Dabei fährt Meike Lindstädt nicht etwa eine Rennmaschine, sondern, erzählt sie, "ein altes gebrauchtes Herrenrad von meinem Bruder". Das aber sei sehr bequem, vor allem der "federnde Sattel" hat es der Schulsekretärin angetan. Der Konkurrenzgedanke war auch bei ihr sehr ausgeprägt. Den Kollegen Koch, Ergotherapeut im Sozialpsychiatrischen Verbund, habe sie natürlich auch im Blick gehabt und manches Mal geseufzt: "Boah, der ist schon wieder gefahren!" Auch im Kollegium der Graf-Recke-Schulen, deren Mitarbeitende als stiftungsinternes Team ohnehin zu den fleißigsten Radelnden gehörten, war die Konkurrenz groß, berichtet Lindstädt: "Da motiviert man sich gegenseitig und fährt schon mal Umwege, um noch mehr Kilometer zu sammeln – vor allem, wenn einem die Kollegin morgens sagt, sie sei heute auf dem Weg zur Arbeit auch schon einen Schlenker gefahren!" Am Ende haben die Schulsekretärin und ihre Kolleginnen und Kollegen vom 17-köpfigen "OldSchoolFun"-Team sich innerhalb der Graf Recke Stiftung nur dem aus 25 Radelnden bestehenden Team "Graf Recke Kirche" geschlagen geben müssen. Selbst Schulleiterin Diana Seng berichtet von spannenden Wochen während des Stadtradelns, in denen das Kollegium der Schulen das nicht so ernst gemeinte Motto "Bildung vor Kirche" ausrief. Am Ende aber lag die Kirche mit 7.405,1 Kilometern doch deutlich vor der Bildung mit ebenfalls respektablen 3.961,4 Kilometern.

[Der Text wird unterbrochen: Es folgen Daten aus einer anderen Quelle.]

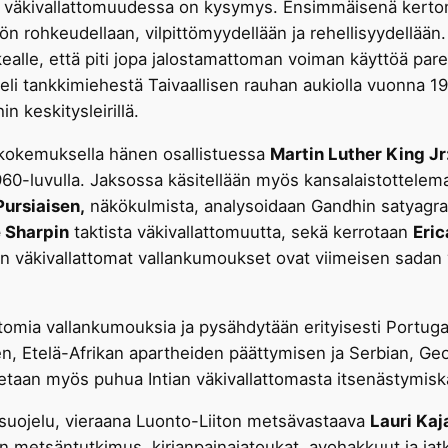
ä väkivallattomuudessa on kysymys. Ensimmäisenä kert
östön rohkeudellaan, vilpittömyydellään ja rehellisyydellä
rkealle, että piti jopa jalostamattoman voiman käyttöä pa
li tankkimiehestä Taivaallisen rauhan aukiolla vuonna 1
 keskitysleirillä.
okemuksella hänen osallistuessa
Martin Luther King Jr
60-luvulla. Jaksossa käsitellään myös kansalaistottele
Pursiaisen,
näkökulmista, analysoidaan Gandhin satyagraha
 Sharpin
taktista väkivallattomuutta, sekä kerrotaan
Eri
 väkivallattomat vallankumoukset ovat viimeisen sadan v
attomia vallankumouksia ja pysähdytään erityisesti Portu
 Etelä-Afrikan apartheiden päättymisen ja Serbian, Geor
letaan myös puhua Intian väkivallattomasta itsenästymis
uojelu, vieraana Luonto-Liiton metsävastaava
Lauri Kaj
ltion metsäntutkimus, kirjanpainajatoukat, avohakkuut ja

Ohne Umwege auf dem Weg zur Arbeit und Zusatzfahrten in der Freizeit wäre Meike Lindstädt nicht auf ihre über 900 Kilometer gekommen. "Zur Arbeit sind es für mich nur acht Kilometer", berichtet sie. Bei ihren Umwegen habe sie auch ganz neue Wege entdeckt. Darüber hinaus habe sie in ihrer Freizeit ausgedehnte Radtouren mit ihrer Familie unternommen. "Mit meinem Sohn bin ich abends manchmal noch ein paar Runden gefahren, wenn mir noch Kilometer fehlten", macht Meike Lindstädt aus ihre Ehrgeiz kein Geheimnis. Ursprünglich habe sie sich 1.000 Kilometer zum Ziel gesetzt. Nur knapp hat sie ihre eigene Zielmarke verpasst. Die Schulsekretärin ist sich sicher: "Nächstes Jahr werden es noch mehr!" Doch unabhängig vom Stadtradeln: "Ich kenne jetzt auch ein paar schöne neue Wege! Und zum Einkaufen und zum Sport bin ich auch schon vorher geradelt und werde es auch weiter tun.“
Ludger Koch sagt über sich: "Ich bin gar nicht so der typische Radfahrer." Tatsächlich sei er vor allem durchs Stadtradeln motiviert worden. Schon voriges Jahr war er dabei und hatte nur und ausgerechnet seinen Vorgesetzten vorbeiziehen lassen müssen: Sebastian Kühl leitete damals den Bereich der Arbeits- und Ergotherapie im Sozialpsychiatrischen Verbund, wo auch Ludger Koch tätig ist. "Herr Kühl und ich haben uns damals auch immer nochmal hochgepeitscht – jetzt habe ich ihn in Rente geschickt, damit ich erster werde", lacht der Ergotherapeut.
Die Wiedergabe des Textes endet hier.